Page:Corréard, Savigny - Naufrage de la frégate La Méduse, 1821.djvu/40

Cette page a été validée par deux contributeurs.
40
NAUFRAGE DE LA MÉDUSE.

Il s’en fallait cependant que cette fatale et aveugle confiance fût partagée par tout le monde. Qu’on juge particulièrement de toute la contradiction, de tout le dépit que faisait éprouver à M. Corréard cette misérable fête si long-temps prolongée, lui qui connaissait très-bien cette côte pour la plus perfide et la plus redoutable qui existe. Il était dans un état difficile à décrire, en voyant de toute part l’indifférence, l’oubli des précautions les plus ordinaires. Aussi, prenant avec le médecin Estruc, qui a beaucoup navigué, le rôle trop fidèlement répété de Cassandre, tous deux disaient à qui voulait l’entendre qu’on allait se jeter à la côte ou tout au moins sur le banc d’Arguin, qui, selon une instruction que nous avions à bord, s’étend à plus de trente lieues au large[1]… On rit de nos prédictions. Que ne fûmes-nous en effet de faux prophètes ? Que n’avons-nous été privés du funeste avantage de voir bientôt l’affreux événement justifier nos craintes et détromper cruellement nos incrédules railleurs ?
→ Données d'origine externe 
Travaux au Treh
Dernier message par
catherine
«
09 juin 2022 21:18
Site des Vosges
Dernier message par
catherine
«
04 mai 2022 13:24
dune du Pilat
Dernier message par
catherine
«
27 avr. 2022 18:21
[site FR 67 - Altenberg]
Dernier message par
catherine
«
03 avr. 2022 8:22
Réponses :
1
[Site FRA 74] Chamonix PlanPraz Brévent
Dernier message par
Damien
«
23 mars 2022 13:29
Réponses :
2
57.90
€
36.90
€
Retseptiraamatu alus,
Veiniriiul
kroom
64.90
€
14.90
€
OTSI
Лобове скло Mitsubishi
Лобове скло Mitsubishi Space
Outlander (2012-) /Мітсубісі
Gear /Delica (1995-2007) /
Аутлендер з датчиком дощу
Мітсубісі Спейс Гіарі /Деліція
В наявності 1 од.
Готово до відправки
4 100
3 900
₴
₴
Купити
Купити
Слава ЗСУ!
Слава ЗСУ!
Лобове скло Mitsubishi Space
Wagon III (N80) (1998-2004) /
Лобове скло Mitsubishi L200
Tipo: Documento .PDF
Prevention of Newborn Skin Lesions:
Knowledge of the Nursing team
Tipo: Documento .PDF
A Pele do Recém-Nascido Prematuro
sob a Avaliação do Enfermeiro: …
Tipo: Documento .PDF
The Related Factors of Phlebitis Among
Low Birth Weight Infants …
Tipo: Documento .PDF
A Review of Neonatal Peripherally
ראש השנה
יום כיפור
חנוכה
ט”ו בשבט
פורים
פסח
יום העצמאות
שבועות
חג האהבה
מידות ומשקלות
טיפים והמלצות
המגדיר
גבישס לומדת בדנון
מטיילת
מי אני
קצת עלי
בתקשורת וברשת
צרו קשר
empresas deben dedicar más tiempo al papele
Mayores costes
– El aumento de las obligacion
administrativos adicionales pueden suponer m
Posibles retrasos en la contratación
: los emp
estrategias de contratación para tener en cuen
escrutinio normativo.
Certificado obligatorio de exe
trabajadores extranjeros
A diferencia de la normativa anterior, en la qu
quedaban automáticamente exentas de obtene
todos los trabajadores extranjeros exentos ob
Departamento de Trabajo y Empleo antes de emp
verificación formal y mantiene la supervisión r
Enfin nous eûmes pour le moment la satisfaction de voir un officier du bord, M. Lapérère, partager nos craintes et sentir le danger. Cet officier prit sur lui de mettre fin aux jeux bruyans de l’équipage et de faire précipitamment changer de route sans consulter le capitaine, ce qui amena une discussion assez

  1. On trouve cette description du banc d’Arguin, dans un petit livre intitulé : le Flambeau de la Mer.